Set task ▸ Extend the passage below about building machine learning bots, picking up right after its final sentence.

Passage shown ▸
* * * * *

Crafting a successful a machine learning algorithm is not trivial. Deep neural networks are even more complex:

  • There are libraries like TensorFlow which makes the job easier but it still takes a PhD or at least a Master of sciences to craft an innovative algorithm, with prerequisites in computer science and statistics.

  • When we have amazing image and video processing, Natural Language Processing is still in its infancy. Lack of structured data is one of the issues.

  • If deep neural networks can in theory compute any function, you need diverse, extensive, and well annotated data in a field where user requests are repetitive. This is seldom the case.

  • It is impossible with current technology to process different requests, even with deep learning. For example, you cannot craft a bot good at pizza delivery requests that would also program your music playlist. This is the main reason Facebook is opening its Messenger Platform so third-parties can develop expertise in niches.

  • Yet a machine learning project is not guaranteed success. You have to accept potential failure, when most people think you can get a technology project succeed by throwing money and time at it.

For example, I can get the following with data pulled from Yelp. However it’s as much work as developing a web app to get satisfying responses from the bot.

Places recommendation

Yet, machine learning means a focus on “hard” science, and that’s something I celebrate. It is also the promise of wider technology accessibility.

Business use case

If a convolutional neural network can beat go world champions, you can imagine simple and practical cases. With enough training data and smart feature selection, you could have:

Dentist

This bot would check in an availability calendar, and provide triage for new customers. Success would depend on good tagging of customer interactions and offering good options that leaves little room for ambiguity.

A human assistant would provide better service with good empathy, but that person would not be available at 3AM when the tooth hurts!

In the same way, you could rent a car or an AirBnb. The bot can go into the database of products and match with availability calendars.

* * * * *

Data rows ▸
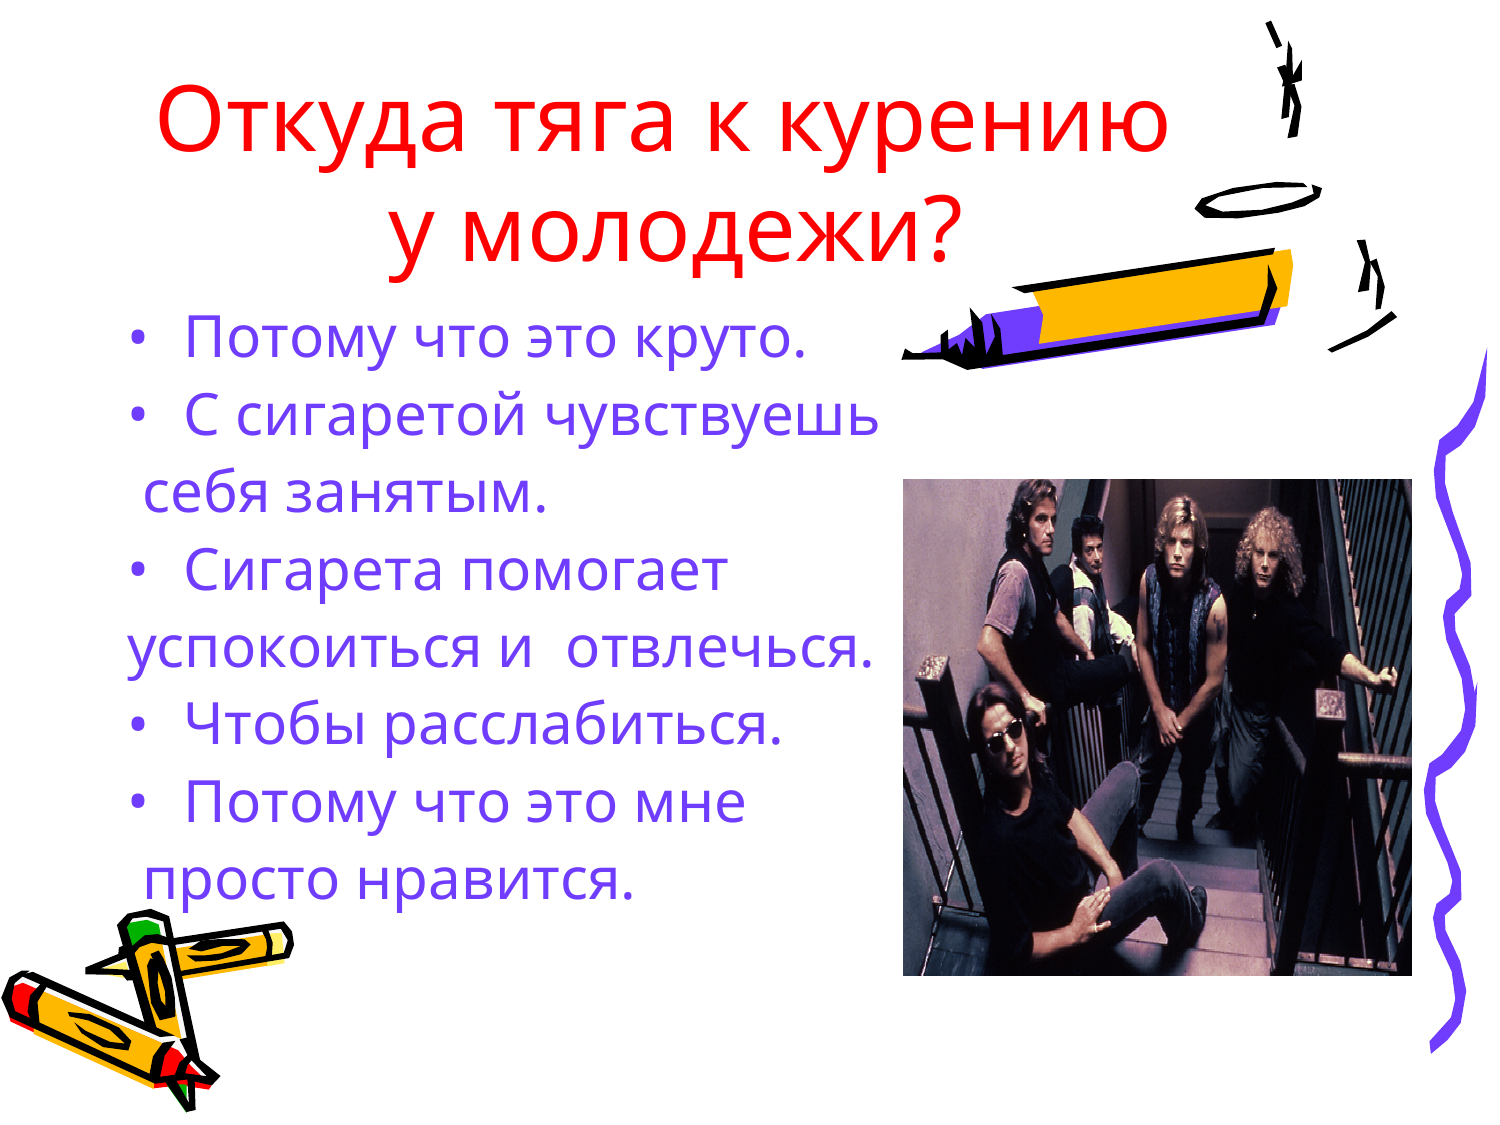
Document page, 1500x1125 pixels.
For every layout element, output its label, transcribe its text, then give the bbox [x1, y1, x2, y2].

picture [903, 479, 1412, 976]
list Потому что это круто. С сигаретой чувствуешь себя занятым. Сигарета помогает успокоиться и отвлечься. Чтобы расслабиться. Потому что это мне просто нравится. [112, 299, 1441, 928]
title Откуда тяга к курению у молодежи? [141, 49, 1211, 288]
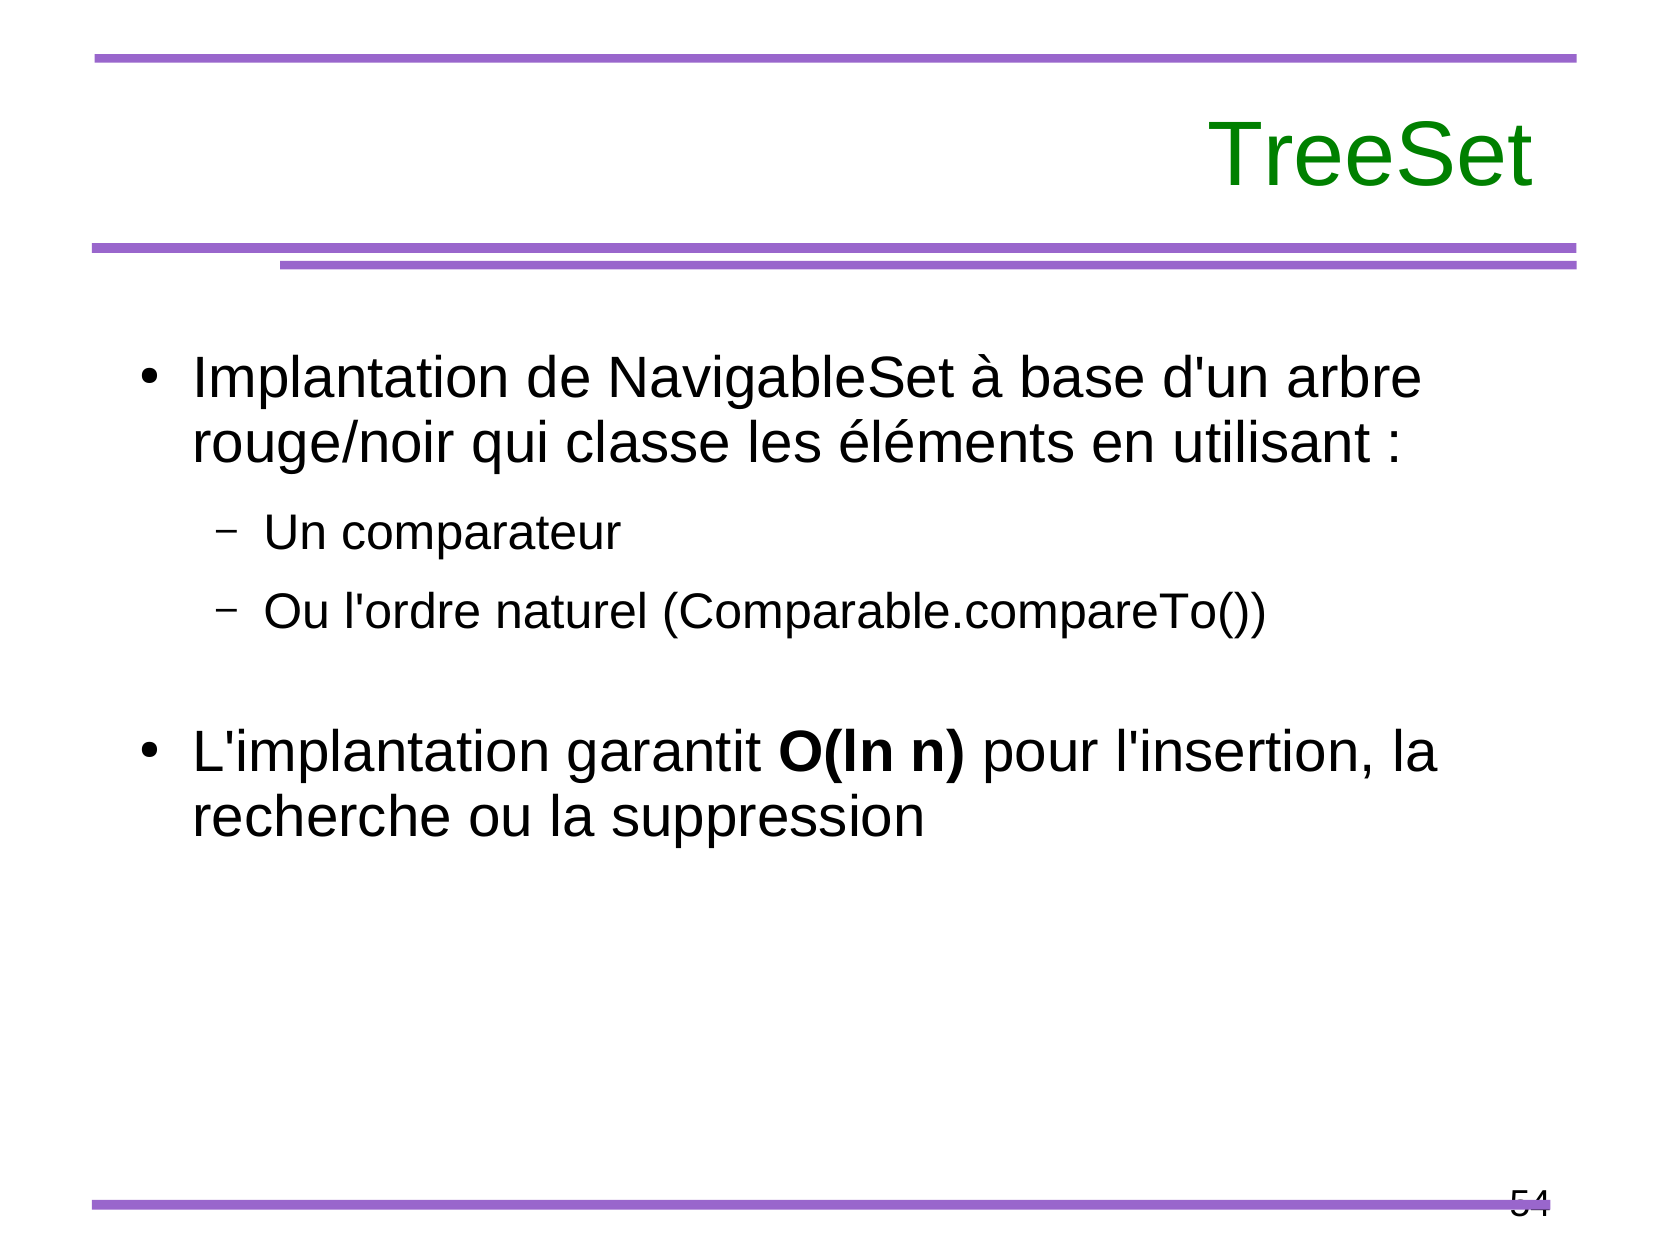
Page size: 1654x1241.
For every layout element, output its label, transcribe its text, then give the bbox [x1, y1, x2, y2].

list Implantation de NavigableSet à base d'un arbre rouge/noir qui classe les éléments en utilisant : Un comparateur Ou l'ordre naturel (Comparable.compareTo()) L'implantation garantit O(ln n) pour l'insertion, la recherche ou la suppression [121, 344, 1534, 982]
title TreeSet [121, 49, 1534, 257]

* * * * *

Reply ▸
If you add background processes, you can also design bots searching for optimal prices and would alert users when prices go below a certain treshold. This is where you can imagine use cases not covered by mobile or web apps. Set reminders, check automatically on loved ones, work out project details with team members…

The icing on the cake would be crafting messages that would be personal, emotional, friendly and at times more talkative to build rapport, and why not, have users enjoy the service [2]. Tools like smooch.io can help a seamless transition between bot replies and actual responses by a human, without customers knowing it.

This is what I am currently researching. There is already a framework to process user requests and go into a calendar and a SQL database. The proof-of-concept can also access third-party REST APIs. If you have a database of customer communications annotated with appropriate responses, we can work together to see how bots can automate and increase customer outreach.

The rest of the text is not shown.